Although I have done some basic verification of the functionality, but there might be bugs etc. You need to verify that the results the script produces are what you want. I take NO responsibility for any loss of data.

I don't think I am missing anything in my export, but I might discover something at a future date, so I will not be deleting my Dendron vault any time soon. If for no other reason than to use it as the source for some other export to some other system.

Usage

usage: dendron2logseq.py [-h] [--remove-frontmatter]
                         [--alias-title | --use-title] [--four-space-indent] 
                         [--remove-empty-lines {none,all,trim}] [-y]
                         vault_path output_path

positional arguments:
  vault_path
  output_path

options:
  -h, --help            show this help message and exit
  --remove-frontmatter  Remove frontmatter. Frontmatter is kept as a code block 
                        by default
  --alias-title         Add existing title as an alias.
  --use-title           Use title from frontmatter as title:: property value. 
                        Requires that no duplicate titles exist.
  --four-space-indent   Indent using four spaces. Default: tab
  --remove-empty-lines {none,all,trim}
                        Remove empty lines. none: Don't remove any empty lines, 
                        all: Remove all empty lines, trim: Remove empty lines 
                        after headings and
                        in beginning, keep maximum of one empty line in rest of 
                        document. Default: trim
  -y, --yes             Answer yes to all prompts.

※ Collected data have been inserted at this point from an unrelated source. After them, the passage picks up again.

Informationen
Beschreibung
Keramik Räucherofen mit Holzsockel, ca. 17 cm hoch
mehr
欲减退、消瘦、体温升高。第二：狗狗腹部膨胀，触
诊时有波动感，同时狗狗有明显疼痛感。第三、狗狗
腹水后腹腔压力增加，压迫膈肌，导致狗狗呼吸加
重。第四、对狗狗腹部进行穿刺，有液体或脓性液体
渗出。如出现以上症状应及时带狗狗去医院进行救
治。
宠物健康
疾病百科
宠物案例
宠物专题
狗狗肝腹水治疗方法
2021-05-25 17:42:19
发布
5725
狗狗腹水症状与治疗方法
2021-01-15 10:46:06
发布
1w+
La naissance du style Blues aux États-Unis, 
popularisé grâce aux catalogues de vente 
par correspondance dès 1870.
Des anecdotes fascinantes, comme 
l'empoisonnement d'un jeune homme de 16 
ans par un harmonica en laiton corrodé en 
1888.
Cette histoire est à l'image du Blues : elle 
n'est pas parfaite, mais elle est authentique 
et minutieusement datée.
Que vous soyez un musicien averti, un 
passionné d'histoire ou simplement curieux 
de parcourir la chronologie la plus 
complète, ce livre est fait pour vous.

I recommend that you output to a temporary directory and copy the contents to your Logsec pages/ directory. E.g. if you want to convert the vault ~/Dendron/work/vault1 and output to ~/output you would run

$ ./dendron2logseq.py ~/Dendron/work/vault1 ~/output

The script will create ~/output if necessary. If there are files there they may be overwritten, but nothing is explicitly deleted. You will get a warning if there are files in ~/output.

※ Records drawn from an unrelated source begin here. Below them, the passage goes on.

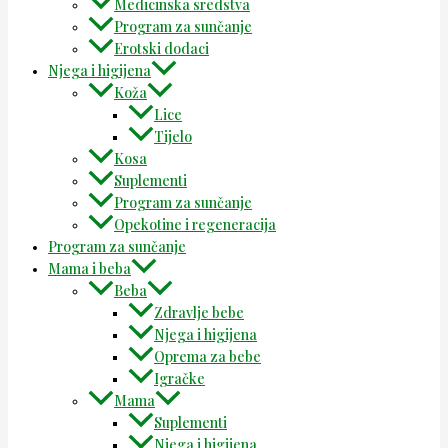
Medicinska sredstva
Program za sunčanje
Erotski dodaci
Njega i higijena
Koža
Lice
Tijelo
Kosa
Suplementi
Program za sunčanje
Opekotine i regeneracija
Program za sunčanje
Mama i beba
Beba
Zdravlje bebe
Njega i higijena
Oprema za bebe
Igračke
Mama
Suplementi
Njega i higijena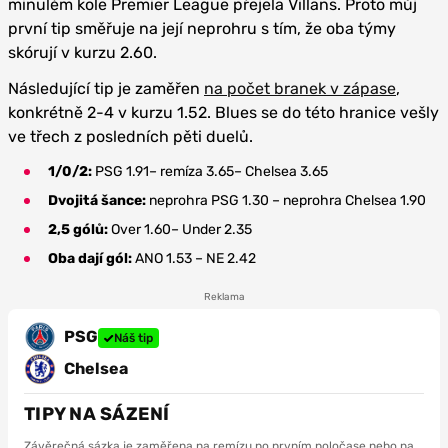
minulém kole Premier League přejela Villans. Proto můj
první tip směřuje na její neprohru s tím, že oba týmy
skórují v kurzu 2.60.
Následující tip je zaměřen
na počet branek v zápase
,
konkrétně 2-4 v kurzu 1.52. Blues se do této hranice vešly
ve třech z posledních pěti duelů.
1/0/2:
PSG 1.91– remíza 3.65– Chelsea 3.65
Dvojitá šance:
neprohra PSG 1.30 – neprohra Chelsea 1.90
2,5 gólů:
Over 1.60– Under 2.35
Oba dají gól:
ANO 1.53 – NE 2.42
Reklama
PSG
Náš tip
Chelsea
TIPY NA SÁZENÍ
Závěrečná sázka je zaměřena na remízu po prvním poločase nebo na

The --four-space-indent is used to use four spaces to indent each level instead of \t which is the default for Logseq. You can change the global config for this in your ~/.logseq/config.edn:

{
  :export/bullet-indentation :four-spaces
}

Limitations of the script

My use of Dendron has been quite limited feature-wise, which I am sort of happy for now, as this made creating a script for my needs easier. If you have a different or more advanced setup you might find this script lacking. Here are the limitations I can think of:

  • incorrect/unexpected markdown syntax may procduce unexpected results
  • line based parsing of links and embeds: links/embeds that span over two or more lines will not be changed in any way
  • any special characters are left untouched in the file name (Logseq urlencodes special characters)
  • does not parse headings created with --- or === following a line of text
  • does not handle ordered lists

Fixed

  • if you have fenced code blocks in a nested list item the indentation level will be "reset" (the whole block, not the lines within the code block) Fixed: 2023-02-22
  • parsing is done line by line, so if you use hard linebreaks in a paragraph, you will get one bullet point for each line Fixed 2023-02-22

Backstory

I created this script as Dendron is sadly no longer actively developed. I looked at three possible alternatives to Dendron; Logseq, Obsidian and Zettlr.

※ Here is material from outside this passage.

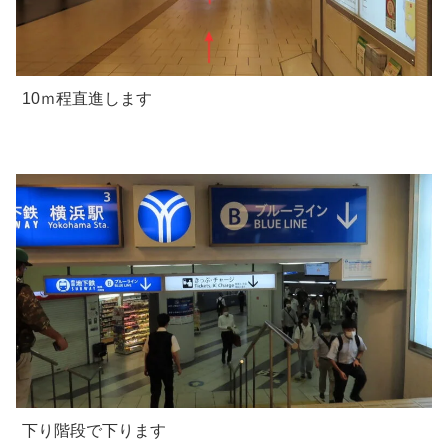
10ｍ程直進します
下り階段で下ります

Zettlr looks like a good markdown editor with Pandoc and Zotero integration for academic research and publication, but that is not my main use-case. Obsidian is of course the big player here, and I don't really have any good reason for not choosing it (except perhaps that it is closed source).

Logseq got me interested because I have never really tried to use an outliner style PKM and I liked the keyboard navigation and the way Logseq does tasks.